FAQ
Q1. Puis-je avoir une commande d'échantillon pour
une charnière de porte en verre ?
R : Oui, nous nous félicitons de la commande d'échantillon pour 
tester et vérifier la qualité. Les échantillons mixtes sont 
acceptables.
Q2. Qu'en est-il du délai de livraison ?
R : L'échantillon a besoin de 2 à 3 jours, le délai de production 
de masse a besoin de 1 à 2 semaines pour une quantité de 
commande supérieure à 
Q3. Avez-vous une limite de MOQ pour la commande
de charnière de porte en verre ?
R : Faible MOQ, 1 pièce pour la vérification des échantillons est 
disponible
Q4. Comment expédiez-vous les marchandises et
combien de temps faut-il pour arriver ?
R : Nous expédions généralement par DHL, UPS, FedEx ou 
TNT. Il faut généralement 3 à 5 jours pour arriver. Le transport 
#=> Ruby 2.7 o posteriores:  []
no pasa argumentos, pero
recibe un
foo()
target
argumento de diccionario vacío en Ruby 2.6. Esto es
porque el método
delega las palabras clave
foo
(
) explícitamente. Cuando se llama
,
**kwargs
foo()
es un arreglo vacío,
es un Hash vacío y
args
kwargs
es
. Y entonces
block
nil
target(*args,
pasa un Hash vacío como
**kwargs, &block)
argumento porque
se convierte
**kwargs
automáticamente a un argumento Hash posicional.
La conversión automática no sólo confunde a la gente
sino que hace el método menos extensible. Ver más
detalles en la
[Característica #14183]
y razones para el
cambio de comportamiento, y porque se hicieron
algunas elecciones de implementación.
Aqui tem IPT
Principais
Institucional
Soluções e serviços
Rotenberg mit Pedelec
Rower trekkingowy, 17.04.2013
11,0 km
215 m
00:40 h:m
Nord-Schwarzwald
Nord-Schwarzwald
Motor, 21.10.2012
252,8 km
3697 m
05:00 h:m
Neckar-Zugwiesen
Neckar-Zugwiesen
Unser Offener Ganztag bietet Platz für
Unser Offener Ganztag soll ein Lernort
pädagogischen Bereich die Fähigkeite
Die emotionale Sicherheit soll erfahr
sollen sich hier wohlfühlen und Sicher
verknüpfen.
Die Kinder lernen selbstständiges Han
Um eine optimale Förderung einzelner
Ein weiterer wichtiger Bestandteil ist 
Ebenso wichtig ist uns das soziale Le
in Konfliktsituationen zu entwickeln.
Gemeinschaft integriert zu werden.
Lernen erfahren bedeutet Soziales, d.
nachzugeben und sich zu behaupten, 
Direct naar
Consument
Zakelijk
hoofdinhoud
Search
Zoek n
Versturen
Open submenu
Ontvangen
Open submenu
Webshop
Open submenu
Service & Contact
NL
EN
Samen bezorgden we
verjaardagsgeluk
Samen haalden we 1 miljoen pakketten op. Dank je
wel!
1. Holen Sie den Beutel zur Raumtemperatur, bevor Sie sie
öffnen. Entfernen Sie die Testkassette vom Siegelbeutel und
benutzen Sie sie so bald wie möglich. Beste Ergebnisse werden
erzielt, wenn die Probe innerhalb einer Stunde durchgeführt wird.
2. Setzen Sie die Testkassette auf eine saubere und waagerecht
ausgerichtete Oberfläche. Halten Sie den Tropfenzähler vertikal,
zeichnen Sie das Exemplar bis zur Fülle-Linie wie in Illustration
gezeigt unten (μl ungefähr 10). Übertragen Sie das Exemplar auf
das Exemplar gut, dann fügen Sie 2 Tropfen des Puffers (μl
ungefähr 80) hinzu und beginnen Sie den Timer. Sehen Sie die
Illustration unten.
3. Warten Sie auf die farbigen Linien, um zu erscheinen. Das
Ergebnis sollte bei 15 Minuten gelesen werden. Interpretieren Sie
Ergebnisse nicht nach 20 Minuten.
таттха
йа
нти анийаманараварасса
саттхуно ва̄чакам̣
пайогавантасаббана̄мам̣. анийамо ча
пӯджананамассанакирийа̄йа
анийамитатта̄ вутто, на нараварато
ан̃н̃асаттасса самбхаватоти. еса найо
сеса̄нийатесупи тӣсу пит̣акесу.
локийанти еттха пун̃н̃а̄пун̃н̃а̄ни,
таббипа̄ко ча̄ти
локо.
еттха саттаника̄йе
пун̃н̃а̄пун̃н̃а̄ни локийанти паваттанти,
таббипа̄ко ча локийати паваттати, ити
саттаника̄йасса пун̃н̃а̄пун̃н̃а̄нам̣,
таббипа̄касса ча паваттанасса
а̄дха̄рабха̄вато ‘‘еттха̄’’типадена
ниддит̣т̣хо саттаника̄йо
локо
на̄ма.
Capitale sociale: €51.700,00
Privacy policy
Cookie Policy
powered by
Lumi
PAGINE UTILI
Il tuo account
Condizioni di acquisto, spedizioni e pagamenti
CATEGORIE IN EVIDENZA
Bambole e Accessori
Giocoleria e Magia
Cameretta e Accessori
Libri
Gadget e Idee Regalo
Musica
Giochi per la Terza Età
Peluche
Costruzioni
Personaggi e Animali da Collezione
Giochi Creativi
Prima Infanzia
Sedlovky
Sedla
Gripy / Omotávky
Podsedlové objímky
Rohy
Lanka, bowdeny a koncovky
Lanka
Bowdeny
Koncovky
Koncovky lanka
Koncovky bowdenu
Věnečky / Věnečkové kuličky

****************************************

# [ACTIVITY]
Only what runs from the line containing "Bambole e Accessori" through the final line of the entries above belongs in the answer, restated exactly.

# [ANSWER SECTION]
Bambole e Accessori
Giocoleria e Magia
Cameretta e Accessori
Libri
Gadget e Idee Regalo
Musica
Giochi per la Terza Età
Peluche
Costruzioni
Personaggi e Animali da Collezione
Giochi Creativi
Prima Infanzia
Sedlovky
Sedla
Gripy / Omotávky
Podsedlové objímky
Rohy
Lanka, bowdeny a koncovky
Lanka
Bowdeny
Koncovky
Koncovky lanka
Koncovky bowdenu
Věnečky / Věnečkové kuličky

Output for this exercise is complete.